Hi all,
We've been trying to scale horizontally Janusgraph to keep up with the data throughput, but we're reaching some limit in scaling.
We've been trying different things to pinpoint the bottleneck but we're struggling to find it... Some help would be most welcome :)
Our current setup:
- 6 ScyllaDB Instances
- 6 Elasticsearch Instances
- Our "indexers" running Janusgraph as a lib, they can be scaled up and down
- They read data from our sources and write it to Janusgraph
- Each Indexer runs on his own jvm
Our scaling test looks like this:
Each indexer counts the number of records it processes. We start with one indexer, and every 5 ~ 10 minutes we double the number of indexers and look how the overall performance increased.
From top down, left to right these panels represent:
- Total Processed Records: The overall performance of the system
- Average Processed Records: Average per Indexer, ideally this should be a flat curve
- Number of Running Indexers: We scaled at 1, 2, 4, 8, 16, 32, 64
- Processed Records Per Indexer
- Cpu Usage: The cpu usage per Indexer
- Heap: Heap usage per indexer. The red line is the max memory the Heap can take, we left a generous margin
As you can see past 4 Indexers, the performance per Indexer decreases until no additional throughput can be reached. At first we thought this might simply be due to resource limitations, but ScyllaDB and Elasticsearch are not really struggling. The ScyllaDB load, read and write latency looked good during this test:
Both ScyllaDB and Elasticsearch are running on NVMe hard disks, with 10GB+ of ram. ScyllaDB is also deployed with CPU pinning. If we try a Cassandra Stress test, we can really max out ScyllaDB.
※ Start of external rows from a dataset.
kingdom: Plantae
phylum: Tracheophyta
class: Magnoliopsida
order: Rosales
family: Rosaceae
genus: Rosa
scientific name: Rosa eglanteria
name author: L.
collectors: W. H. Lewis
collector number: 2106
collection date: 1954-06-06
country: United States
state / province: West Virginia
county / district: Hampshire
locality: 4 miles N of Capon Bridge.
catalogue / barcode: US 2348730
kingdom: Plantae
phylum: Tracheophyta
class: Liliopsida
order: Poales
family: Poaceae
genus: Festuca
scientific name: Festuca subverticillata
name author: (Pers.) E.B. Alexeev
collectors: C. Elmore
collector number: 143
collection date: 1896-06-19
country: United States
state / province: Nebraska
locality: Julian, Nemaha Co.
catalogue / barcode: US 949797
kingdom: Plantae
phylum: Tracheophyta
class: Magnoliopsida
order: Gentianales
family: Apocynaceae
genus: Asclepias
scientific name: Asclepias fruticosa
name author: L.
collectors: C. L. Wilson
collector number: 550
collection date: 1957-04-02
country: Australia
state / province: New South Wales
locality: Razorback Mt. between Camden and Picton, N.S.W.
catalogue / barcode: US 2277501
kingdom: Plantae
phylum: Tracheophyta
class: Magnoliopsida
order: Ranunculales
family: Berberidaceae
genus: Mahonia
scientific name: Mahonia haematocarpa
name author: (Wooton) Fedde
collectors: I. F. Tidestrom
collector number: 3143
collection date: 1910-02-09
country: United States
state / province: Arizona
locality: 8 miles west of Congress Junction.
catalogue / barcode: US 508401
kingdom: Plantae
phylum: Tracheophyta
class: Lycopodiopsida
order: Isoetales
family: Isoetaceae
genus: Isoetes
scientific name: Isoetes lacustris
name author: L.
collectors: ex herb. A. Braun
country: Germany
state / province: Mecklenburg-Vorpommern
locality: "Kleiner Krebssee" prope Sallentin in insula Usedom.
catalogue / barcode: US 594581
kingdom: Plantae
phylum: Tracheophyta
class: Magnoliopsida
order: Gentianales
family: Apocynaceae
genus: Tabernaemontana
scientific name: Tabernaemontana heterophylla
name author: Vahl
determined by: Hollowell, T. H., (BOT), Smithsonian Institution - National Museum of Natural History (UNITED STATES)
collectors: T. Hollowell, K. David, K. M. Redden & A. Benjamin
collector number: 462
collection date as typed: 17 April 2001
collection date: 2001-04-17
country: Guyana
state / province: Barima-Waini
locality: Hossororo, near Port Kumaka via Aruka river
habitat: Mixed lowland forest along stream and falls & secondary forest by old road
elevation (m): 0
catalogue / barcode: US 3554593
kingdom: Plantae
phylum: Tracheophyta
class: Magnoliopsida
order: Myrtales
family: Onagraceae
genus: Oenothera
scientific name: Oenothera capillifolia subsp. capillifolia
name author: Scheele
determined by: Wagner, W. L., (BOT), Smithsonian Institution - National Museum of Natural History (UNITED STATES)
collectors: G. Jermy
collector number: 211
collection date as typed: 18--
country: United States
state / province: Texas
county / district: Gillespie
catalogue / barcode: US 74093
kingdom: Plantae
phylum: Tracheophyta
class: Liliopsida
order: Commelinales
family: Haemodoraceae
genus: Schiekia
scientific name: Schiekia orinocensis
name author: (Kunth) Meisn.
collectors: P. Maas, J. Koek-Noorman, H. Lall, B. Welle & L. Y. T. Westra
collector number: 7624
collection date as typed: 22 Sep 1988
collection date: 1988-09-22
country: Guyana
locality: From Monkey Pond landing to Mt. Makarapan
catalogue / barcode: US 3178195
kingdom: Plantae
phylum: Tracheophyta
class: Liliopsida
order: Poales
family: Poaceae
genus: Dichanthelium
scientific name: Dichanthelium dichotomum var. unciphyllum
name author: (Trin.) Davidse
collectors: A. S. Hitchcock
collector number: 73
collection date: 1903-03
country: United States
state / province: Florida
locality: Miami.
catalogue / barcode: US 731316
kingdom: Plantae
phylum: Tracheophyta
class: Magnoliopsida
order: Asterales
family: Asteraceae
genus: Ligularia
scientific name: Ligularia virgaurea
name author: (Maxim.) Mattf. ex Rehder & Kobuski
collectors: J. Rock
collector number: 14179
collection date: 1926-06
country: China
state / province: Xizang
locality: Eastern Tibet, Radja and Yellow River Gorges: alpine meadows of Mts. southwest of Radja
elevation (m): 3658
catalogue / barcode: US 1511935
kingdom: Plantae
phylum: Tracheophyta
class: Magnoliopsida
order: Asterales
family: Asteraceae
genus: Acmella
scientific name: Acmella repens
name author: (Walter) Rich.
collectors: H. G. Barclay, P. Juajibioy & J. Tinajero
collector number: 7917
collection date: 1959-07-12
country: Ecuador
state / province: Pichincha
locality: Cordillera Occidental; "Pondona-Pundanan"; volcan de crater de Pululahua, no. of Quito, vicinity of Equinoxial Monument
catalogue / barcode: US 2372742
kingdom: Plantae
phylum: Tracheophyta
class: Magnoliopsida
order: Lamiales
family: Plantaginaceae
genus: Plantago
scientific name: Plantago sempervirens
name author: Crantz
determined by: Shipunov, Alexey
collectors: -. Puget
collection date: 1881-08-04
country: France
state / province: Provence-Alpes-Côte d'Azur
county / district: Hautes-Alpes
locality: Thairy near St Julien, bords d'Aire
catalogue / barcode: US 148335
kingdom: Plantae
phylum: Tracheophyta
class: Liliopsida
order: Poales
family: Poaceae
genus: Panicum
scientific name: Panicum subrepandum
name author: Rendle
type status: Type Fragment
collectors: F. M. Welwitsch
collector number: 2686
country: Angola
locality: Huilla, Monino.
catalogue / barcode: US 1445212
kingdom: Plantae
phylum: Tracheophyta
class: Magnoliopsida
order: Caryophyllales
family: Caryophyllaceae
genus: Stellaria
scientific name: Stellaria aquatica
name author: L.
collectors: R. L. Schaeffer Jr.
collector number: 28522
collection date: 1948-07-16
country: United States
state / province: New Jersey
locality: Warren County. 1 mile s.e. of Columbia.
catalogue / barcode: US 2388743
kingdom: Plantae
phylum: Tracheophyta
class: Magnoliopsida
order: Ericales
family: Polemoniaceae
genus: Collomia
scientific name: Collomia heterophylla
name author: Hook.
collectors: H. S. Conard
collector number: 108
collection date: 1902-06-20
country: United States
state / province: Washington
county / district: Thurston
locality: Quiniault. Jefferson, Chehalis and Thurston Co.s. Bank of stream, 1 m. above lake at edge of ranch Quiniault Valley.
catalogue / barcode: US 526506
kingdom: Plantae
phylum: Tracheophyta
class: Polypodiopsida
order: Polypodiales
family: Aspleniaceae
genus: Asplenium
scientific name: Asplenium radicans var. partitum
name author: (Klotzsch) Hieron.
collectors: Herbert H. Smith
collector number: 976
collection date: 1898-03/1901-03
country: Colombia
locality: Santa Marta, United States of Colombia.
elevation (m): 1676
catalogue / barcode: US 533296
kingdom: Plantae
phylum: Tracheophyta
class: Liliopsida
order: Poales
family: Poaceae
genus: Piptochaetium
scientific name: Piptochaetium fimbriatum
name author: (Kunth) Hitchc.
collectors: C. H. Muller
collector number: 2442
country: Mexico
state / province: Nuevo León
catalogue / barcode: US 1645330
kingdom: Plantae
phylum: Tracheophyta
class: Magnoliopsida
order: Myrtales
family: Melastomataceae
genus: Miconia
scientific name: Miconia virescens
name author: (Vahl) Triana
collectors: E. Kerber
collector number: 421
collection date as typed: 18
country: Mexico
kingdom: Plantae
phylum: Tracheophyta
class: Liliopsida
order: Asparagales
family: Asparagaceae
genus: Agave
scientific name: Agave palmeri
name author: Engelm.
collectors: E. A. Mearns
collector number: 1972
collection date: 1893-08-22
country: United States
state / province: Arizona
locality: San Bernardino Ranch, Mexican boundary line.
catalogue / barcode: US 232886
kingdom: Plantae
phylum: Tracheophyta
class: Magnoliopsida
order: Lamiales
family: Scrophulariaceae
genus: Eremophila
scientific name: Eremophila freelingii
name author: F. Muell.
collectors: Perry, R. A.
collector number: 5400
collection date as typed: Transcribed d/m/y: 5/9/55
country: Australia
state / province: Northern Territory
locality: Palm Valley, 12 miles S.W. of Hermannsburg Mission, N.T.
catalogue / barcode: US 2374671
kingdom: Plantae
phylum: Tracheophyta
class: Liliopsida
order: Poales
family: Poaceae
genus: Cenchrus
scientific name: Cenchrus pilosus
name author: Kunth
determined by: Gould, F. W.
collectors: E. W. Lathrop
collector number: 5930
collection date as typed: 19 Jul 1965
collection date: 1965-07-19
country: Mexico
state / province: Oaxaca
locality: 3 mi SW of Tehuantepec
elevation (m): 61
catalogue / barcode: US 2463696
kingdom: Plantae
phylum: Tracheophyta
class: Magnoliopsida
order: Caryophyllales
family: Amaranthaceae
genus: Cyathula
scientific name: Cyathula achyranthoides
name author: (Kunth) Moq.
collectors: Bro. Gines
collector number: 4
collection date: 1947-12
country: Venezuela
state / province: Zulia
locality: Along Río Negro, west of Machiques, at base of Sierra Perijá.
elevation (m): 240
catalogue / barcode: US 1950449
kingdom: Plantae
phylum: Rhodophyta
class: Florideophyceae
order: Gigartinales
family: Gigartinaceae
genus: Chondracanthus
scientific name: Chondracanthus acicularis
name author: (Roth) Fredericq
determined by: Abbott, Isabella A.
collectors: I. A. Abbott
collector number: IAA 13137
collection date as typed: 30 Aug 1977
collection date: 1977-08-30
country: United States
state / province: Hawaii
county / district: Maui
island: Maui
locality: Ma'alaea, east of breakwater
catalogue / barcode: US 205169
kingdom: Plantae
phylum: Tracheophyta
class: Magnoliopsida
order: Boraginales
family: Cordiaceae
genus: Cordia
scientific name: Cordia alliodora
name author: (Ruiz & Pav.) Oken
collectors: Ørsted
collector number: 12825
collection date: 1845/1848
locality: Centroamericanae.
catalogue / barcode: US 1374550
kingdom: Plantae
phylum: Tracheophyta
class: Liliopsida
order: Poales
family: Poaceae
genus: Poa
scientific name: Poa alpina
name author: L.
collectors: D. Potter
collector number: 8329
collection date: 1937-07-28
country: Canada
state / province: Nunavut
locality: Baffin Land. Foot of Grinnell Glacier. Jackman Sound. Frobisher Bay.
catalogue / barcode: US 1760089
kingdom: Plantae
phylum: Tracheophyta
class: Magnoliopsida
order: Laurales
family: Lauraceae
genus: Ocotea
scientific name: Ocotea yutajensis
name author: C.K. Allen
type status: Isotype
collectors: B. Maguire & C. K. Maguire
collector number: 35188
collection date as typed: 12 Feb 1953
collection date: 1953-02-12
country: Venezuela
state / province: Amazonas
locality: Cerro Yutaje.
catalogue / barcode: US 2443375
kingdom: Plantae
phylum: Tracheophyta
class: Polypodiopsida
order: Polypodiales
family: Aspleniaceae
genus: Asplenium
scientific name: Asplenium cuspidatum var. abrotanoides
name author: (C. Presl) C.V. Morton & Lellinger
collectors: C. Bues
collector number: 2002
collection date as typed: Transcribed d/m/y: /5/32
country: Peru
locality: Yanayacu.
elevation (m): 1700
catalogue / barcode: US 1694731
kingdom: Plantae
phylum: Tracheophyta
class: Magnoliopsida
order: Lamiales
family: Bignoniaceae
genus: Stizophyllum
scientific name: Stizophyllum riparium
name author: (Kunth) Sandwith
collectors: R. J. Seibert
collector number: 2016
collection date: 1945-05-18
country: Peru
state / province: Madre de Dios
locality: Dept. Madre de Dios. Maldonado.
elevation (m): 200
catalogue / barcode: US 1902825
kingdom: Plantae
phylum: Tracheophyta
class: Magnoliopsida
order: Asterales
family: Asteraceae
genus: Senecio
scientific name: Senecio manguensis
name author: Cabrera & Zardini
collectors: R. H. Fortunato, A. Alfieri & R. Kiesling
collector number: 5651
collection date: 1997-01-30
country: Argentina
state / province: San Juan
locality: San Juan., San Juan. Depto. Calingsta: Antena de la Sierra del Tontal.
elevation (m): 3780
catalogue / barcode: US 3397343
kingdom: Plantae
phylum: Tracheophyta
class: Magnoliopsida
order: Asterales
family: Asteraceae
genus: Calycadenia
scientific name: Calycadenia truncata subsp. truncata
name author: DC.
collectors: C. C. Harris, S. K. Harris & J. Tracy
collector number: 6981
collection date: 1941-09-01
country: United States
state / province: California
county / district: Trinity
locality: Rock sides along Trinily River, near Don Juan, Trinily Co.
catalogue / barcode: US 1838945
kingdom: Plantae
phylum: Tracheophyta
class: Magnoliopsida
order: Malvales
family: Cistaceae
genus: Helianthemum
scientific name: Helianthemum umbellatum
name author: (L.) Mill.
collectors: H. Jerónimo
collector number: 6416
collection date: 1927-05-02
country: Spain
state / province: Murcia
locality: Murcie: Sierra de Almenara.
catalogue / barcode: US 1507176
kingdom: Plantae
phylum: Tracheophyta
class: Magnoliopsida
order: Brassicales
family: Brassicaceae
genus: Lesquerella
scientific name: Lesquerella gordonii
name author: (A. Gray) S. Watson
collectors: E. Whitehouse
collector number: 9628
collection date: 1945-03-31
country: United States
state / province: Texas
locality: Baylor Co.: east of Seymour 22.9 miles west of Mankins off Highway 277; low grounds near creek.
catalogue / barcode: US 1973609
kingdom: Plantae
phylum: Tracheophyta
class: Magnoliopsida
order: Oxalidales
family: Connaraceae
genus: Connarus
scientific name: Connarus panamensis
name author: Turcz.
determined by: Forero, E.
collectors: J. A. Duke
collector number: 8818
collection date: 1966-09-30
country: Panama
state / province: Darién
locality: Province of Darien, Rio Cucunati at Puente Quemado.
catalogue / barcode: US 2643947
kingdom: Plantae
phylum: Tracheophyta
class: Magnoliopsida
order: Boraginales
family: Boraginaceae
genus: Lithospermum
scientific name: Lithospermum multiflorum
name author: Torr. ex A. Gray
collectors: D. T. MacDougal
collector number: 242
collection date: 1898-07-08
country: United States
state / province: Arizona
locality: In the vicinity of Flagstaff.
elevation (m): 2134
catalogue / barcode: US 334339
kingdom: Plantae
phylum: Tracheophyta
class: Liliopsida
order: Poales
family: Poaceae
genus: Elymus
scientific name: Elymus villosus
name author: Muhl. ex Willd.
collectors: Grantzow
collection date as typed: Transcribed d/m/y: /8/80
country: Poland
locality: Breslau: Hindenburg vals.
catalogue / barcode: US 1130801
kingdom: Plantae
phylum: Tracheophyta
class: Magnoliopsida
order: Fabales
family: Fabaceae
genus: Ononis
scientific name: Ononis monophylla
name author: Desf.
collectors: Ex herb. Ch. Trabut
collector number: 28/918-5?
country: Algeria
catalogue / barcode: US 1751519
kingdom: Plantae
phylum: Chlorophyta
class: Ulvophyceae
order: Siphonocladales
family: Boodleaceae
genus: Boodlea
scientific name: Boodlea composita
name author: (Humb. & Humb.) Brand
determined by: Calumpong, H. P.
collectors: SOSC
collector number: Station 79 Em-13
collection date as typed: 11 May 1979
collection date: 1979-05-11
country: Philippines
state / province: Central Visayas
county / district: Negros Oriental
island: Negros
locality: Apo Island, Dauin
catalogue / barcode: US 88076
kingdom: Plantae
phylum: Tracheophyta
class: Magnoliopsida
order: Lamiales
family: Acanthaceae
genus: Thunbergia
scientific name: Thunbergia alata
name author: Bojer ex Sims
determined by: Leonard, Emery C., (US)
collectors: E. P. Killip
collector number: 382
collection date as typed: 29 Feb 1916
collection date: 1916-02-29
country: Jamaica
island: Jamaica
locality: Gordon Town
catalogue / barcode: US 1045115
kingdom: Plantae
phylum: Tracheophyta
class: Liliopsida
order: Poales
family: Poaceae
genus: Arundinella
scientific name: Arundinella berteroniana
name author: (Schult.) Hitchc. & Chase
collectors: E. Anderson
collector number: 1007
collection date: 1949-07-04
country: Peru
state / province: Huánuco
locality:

Our janusgraph configuration looks like:
storage.backend=cql
storage.hostname=scylla
storage.cql.replication-factor=3
index.search.backend=elasticsearch
index.search.hostname=elasticsearch
index.search.elasticsearch.transport-scheme=http
index.search.elasticsearch.create.ext.number_of_shards=4
index.search.elasticsearch.create.ext.number_of_replicas=2
graph.replace-instance-if-exists=true
schema.default=none
tx.log-tx=true
tx.max-commit-time=170000
ids.block-size=100000
ids.authority.wait-time=1000
Each input record contains ~20 vertices and ~20 edges. The workflow of the indexer is:
- For each vertex, check if it exists in the graph using a composite index. Create it if it does not.
- Insert edges using the vertex id's returned by step 1
Each transaction inserts ~ 10 records. Each indexer runs 10 transactions in parallel.
We tried different things but without success:
- Increasing/decreasing the transaction size
- Increasing/decreasing storage.cql.batch-statement-size
- Enabling/disabling batch loading
- Increasing the ids.block-size to 10 000 000
The most successful test so far was to switch the cql write consistency level to ANY and the read consistency level to ONE:
This time the indexer scaled nicely up to 16 indexers, and the overall performance was still increased by scaling to 32 indexers. Once we reached 64 indexers though the performance dramatically dropped. There ScyllaDB had a little more load, but it still doesn't look like it's struggling:
We don't use LOCK consistency. We never update vertices or edges, so FORK consistency doesn't look useful in our case.
It really looks like something somewhere is a bottleneck when we start scaling.
I checked out the Janusgraph github repo locally and went through it to try to understand what set of operations Janusgraph does to insert vertices/edges and how this binds to transactions, but I'm struggling a little to find that information.
So, any idea/recommendations?
Cheers,
Marc